## [Erforderliche Aktion]
Schreibe den Forenthread zu ISPConfig von "## commanderhamilton (17." bis "Till (18. Sep. 2008)" um und setze dabei "Internetseiten" an die Stelle von "webseiten".

## [Auszug zum Lesen]
------------------------------

# ispconfig ordner gelöscht! hilfe :(



## commanderhamilton (17. Sep. 2008)

hallo, ich habe seit nunmehr 80 tagen eine saubere ispconfig version am laufen. heute abend bin ich auf die eins a idee gekommen meinen ispconfig upzudaten. nun habe ich aus reiner dummheit den ordner ./root/ispconfig 
ordner gelöscht. darin liegt ja nun mal bekanntlich die gesamte ispconfig admin console. die bisherige version war ISPConfig-2.2.23.

die gesamten webseiten mailserver datenbanken usw laufen, was kann ich nun machen um diesen fehler am besten zu beheben ?


----------



## Till (18. Sep. 2008)

Als root User:

mkdir /root/ispconfig

Dann lädst Du ISPConfig 2.2.25 runter und rufts setup auf. Der Intsaller führt dann ein Update durch und stellt die Fehlenden Verzeichnisse und Dateien wieder her.

Danach musst Du nur neue SSL Zertifikate erzeugen:

http://www.howtoforge.com/faq/14_63_en.html


----------



## commanderhamilton (18. Sep. 2008)

danke, das war ein gold richtiger hinweis


----------

------------------------------

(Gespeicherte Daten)
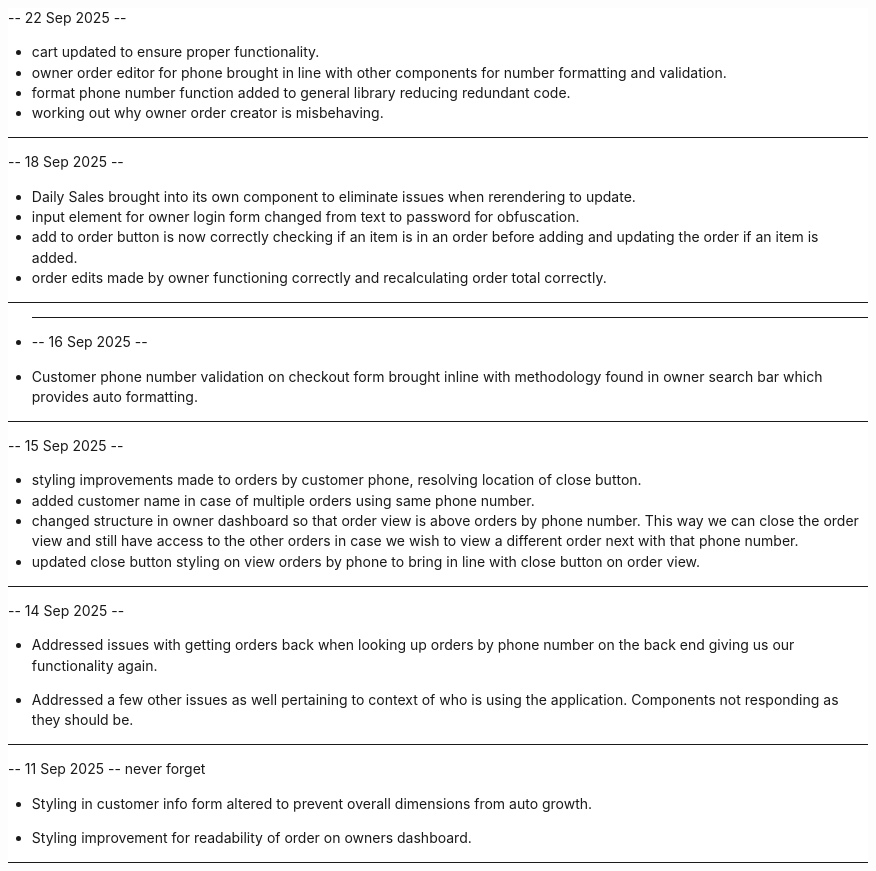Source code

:
-- 22 Sep 2025 --

- cart updated to ensure proper functionality.
- owner order editor for phone brought in line with other components for number formatting and validation.
- format phone number function added to general library reducing redundant code.
- working out why owner order creator is misbehaving.

---

-- 18 Sep 2025 --

- Daily Sales brought into its own component to eliminate issues when rerendering to update.
- input element for owner login form changed from text to password for obfuscation.
- add to order button is now correctly checking if an item is in an order before adding and updating the order if an item is added.
- order edits made by owner functioning correctly and recalculating order total correctly.

---

- ***

  -- 16 Sep 2025 --

- Customer phone number validation on checkout form brought inline with methodology found in owner search bar which provides auto formatting.

---

-- 15 Sep 2025 --

- styling improvements made to orders by customer phone, resolving location of close button.
- added customer name in case of multiple orders using same phone number.
- changed structure in owner dashboard so that order view is above orders by phone number. This way we can close the order view and still have access to the other orders in case we wish to view a different order next with that phone number.
- updated close button styling on view orders by phone to bring in line with close button on order view.

---

-- 14 Sep 2025 --

- Addressed issues with getting orders back when looking up orders by phone number on the back end giving us our functionality again.

- Addressed a few other issues as well pertaining to context of who is using the application. Components not responding as they should be.

---

-- 11 Sep 2025 --
never forget

- Styling in customer info form altered to prevent overall dimensions from auto growth.

- Styling improvement for readability of order on owners dashboard.

---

------------------------------

## [Gelöste Aufgabe]
## commanderhamilton (17. Sep. 2008)

hallo, ich habe seit nunmehr 80 tagen eine saubere ispconfig version am laufen. heute abend bin ich auf die eins a idee gekommen meinen ispconfig upzudaten. nun habe ich aus reiner dummheit den ordner ./root/ispconfig 
ordner gelöscht. darin liegt ja nun mal bekanntlich die gesamte ispconfig admin console. die bisherige version war ISPConfig-2.2.23.

die gesamten Internetseiten mailserver datenbanken usw laufen, was kann ich nun machen um diesen fehler am besten zu beheben ?


----------



## Till (18. Sep. 2008)